Dalam suasana santai tersebut, Yusril mengomentari beberapa tokoh yang telah muncul dalam perbincangan politik terkait pemilu. Ia merujuk pada langkah politik Susilo Bambang Yudhoyono (SBY) yang mencalonkan putranya, Agus Harimurti Yudhoyono (AHY) sebagai capres.
"Pak SBY mencalonkan AHY, sayang anak. Kedua, Ibu Sinya minta ke Pak Prabowo supaya Yenny Wahid jadi wakil presiden, sayang anak. Ketiga, ya Gibran, sayang anak," kata Yusril dalam diskusi di Menteng, Jakarta Pusat, Selasa (17/10/2023).
Kemudian, Yusril juga merujuk kepada permintaan Ibu Siti Hediati Hariyadi, atau yang akrab disapa Ibu Sinya, kepada Prabowo Subianto untuk menjadikan Yenny Wahid sebagai calon wakil presiden.
Hal ini juga menjadi kelucuan di mata Yusril. Terakhir, dia menyebut nama Gibran Rakabuming Raka, yang saat itu tengah menjadi sorotan karena jabatannya sebagai Wali Kota Surakarta.
"Beruntung lah yang pernah jadi anak presiden, kita-kita ini enggak pernah jadi anak presiden jadi enggak dalam posisi yang menguntungkan," tambahnya
Ungkapan ini mengekspresikan bahwa banyak figur politik saat ini memiliki kedekatan keluarga dalam persaingan politik, yang mungkin membuat orang lain merasa kurang beruntung.
Kemudian, pernyataan ini mungkin menggambarkan perasaan humoris tentang bagaimana pemilihan presiden di Indonesia terkadang dapat dipengaruhi oleh koneksi dan dukungan keluarga.
Baca Juga: Kereta Argo Semeru Anjlok Jurusan Sentolo - Wates dan KAI Minta Maaf
Namun, di balik candaan tersebut, Yusril juga menekankan bahwa isu 'Pemilu Sayang Anak' menjadi semakin serius setelah Mahkamah Konstitusi (MK) mengeluarkan putusan resmi yang menetapkan batasan usia minimal untuk calon presiden dan calon wakil presiden tetap berada di 40 tahun.
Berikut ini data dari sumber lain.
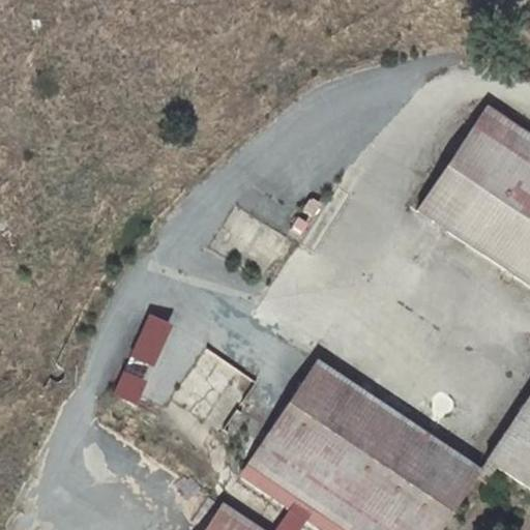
[(529,135),(487,107),(417,210),(529,286),(529,135)]
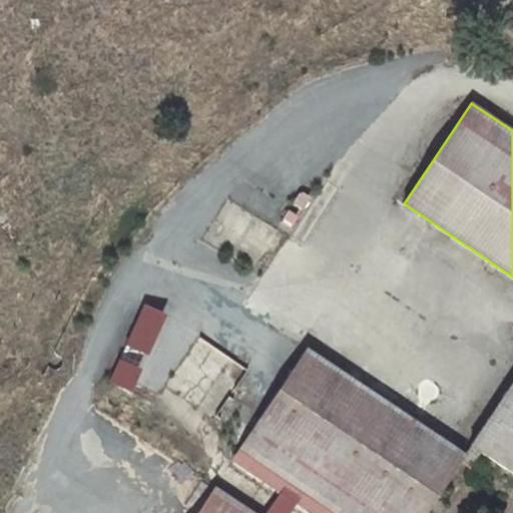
[(164,314),(143,304),(106,383),(127,393),(164,314)]
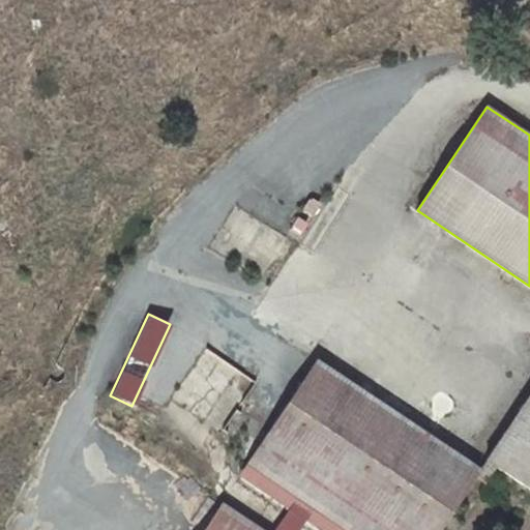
[(173,396),(218,432),(256,383),(209,348),(173,396)]
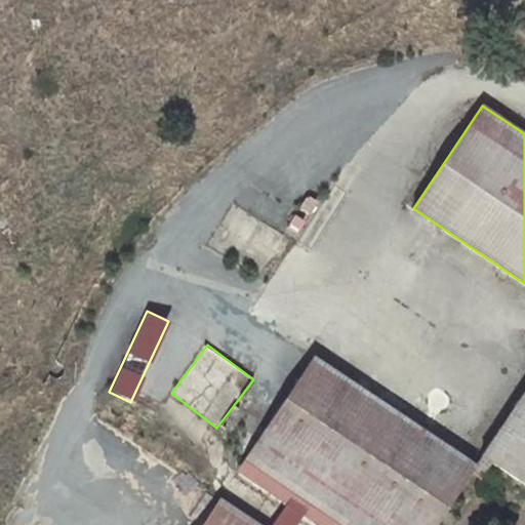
[(437,524),(472,471),(476,466),(314,358),(245,461),(340,524),(437,524)]
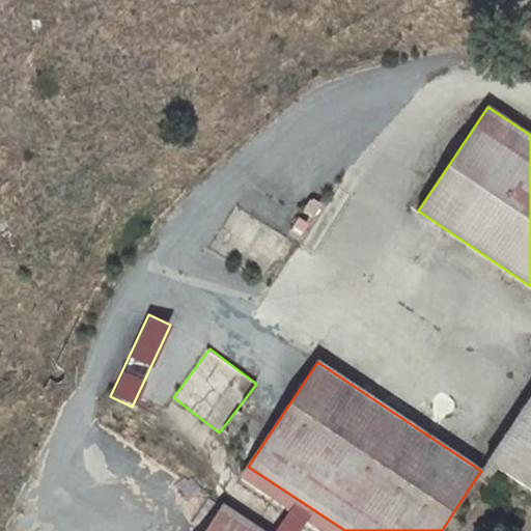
[(530,395),(487,462),(497,468),(530,490),(530,395)]
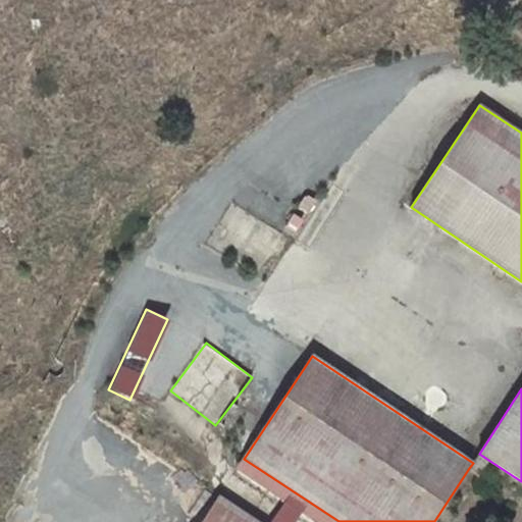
[(484,466),(488,460),(479,454),(475,459),(484,466)]
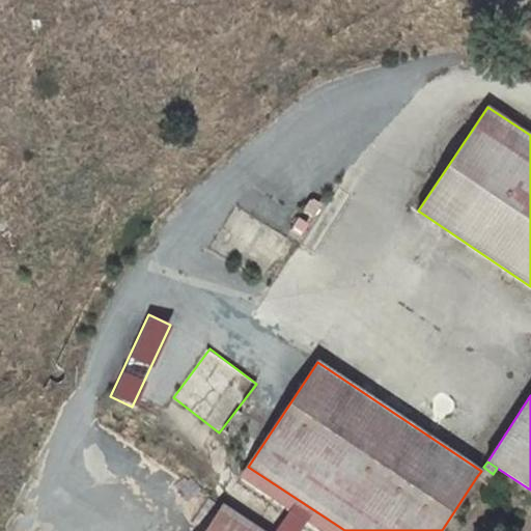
[(487,482),(493,474),(483,467),(481,471),(477,476),(487,482)]
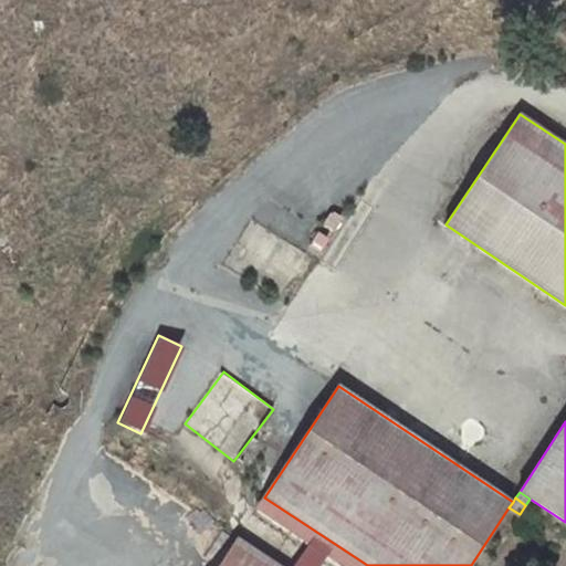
[(282,565),(238,536),(232,545),(262,565),(282,565)]
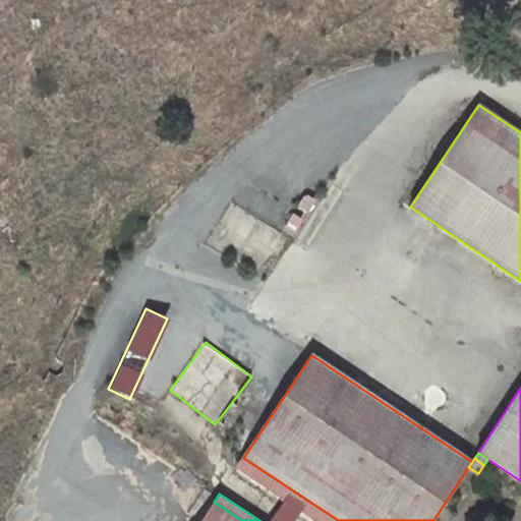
[(239,520),(209,500),(194,520),(239,520)]
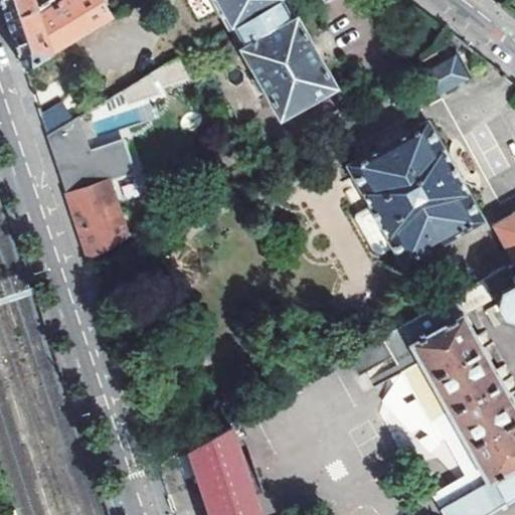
[(1,0),(7,18),(37,0),(1,0)]
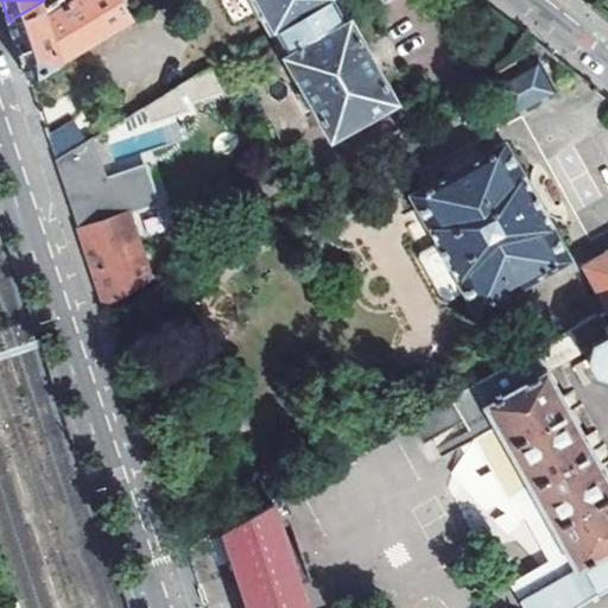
[(25,69),(29,81),(132,19),(121,0),(69,0),(68,1),(65,0),(44,0),(8,21),(25,69)]
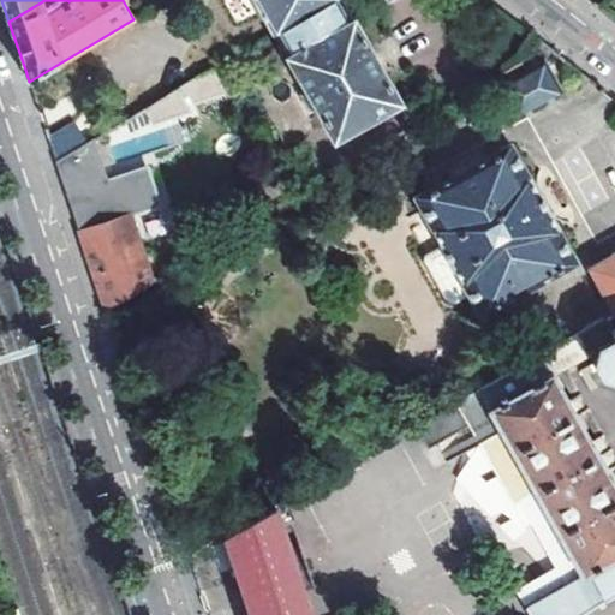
[(254,0),(273,34),(328,0),(254,0)]
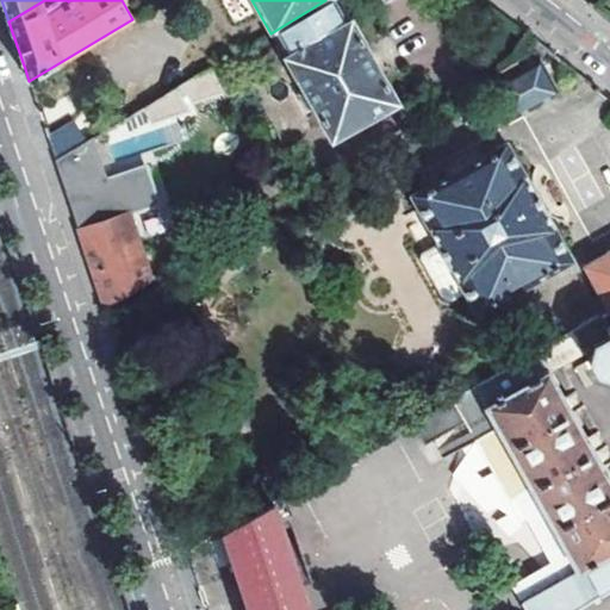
[(325,0),(271,33),(334,139),(398,101),(340,0),(325,0)]
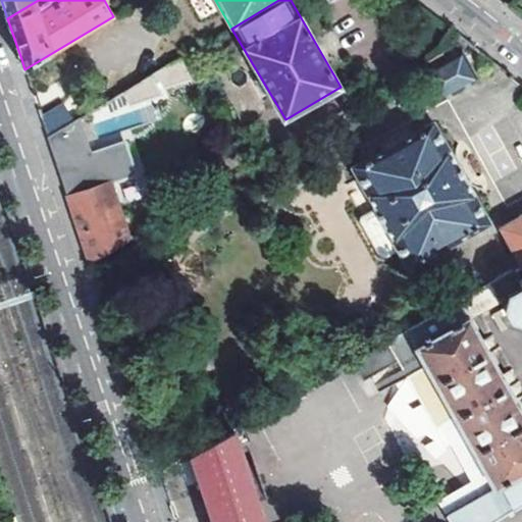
[(470,44),(458,34),(449,46),(452,49),(460,55),(461,55),(463,52),(470,44)]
Kecuali bagi individu yang pernah atau sedang menjabat sebagai kepala daerah melalui pemilihan kepala daerah (pilkada).
Pertimbangan penting yang diberikan oleh hakim Konstitusi adalah adanya banyak pemimpin muda yang saat ini ditunjuk untuk memimpin berbagai daerah.
Dalam konteks ini, MK menerima permohonan dari seorang mahasiswa asal Surakarta, Almas Tsaibbirru Re A, yang mengajukan pengubahan batas usia calon presiden dan wakil presiden.
Pemohon ini memiliki pandangan positif terhadap pemimpin muda, seperti Wali Kota Surakarta Gibran Rakabuming Raka, yang telah membuktikan kemampuannya dalam meningkatkan pertumbuhan ekonomi di Surakarta.
Gibran Rakabuming Raka berhasil mengangkat pertumbuhan ekonomi di Surakarta sebanyak 6,23 persen, meskipun pada awal masa jabatannya pertumbuhan ekonomi tersebut berada dalam angka minus, yaitu minus 1,74 persen.
Selain itu, pemohon juga memandang Gibran sebagai figur yang memiliki pengalaman dalam membangun dan memajukan kota dengan kejujuran, integritas moral, serta ketaatan terhadap kepentingan rakyat dan negara.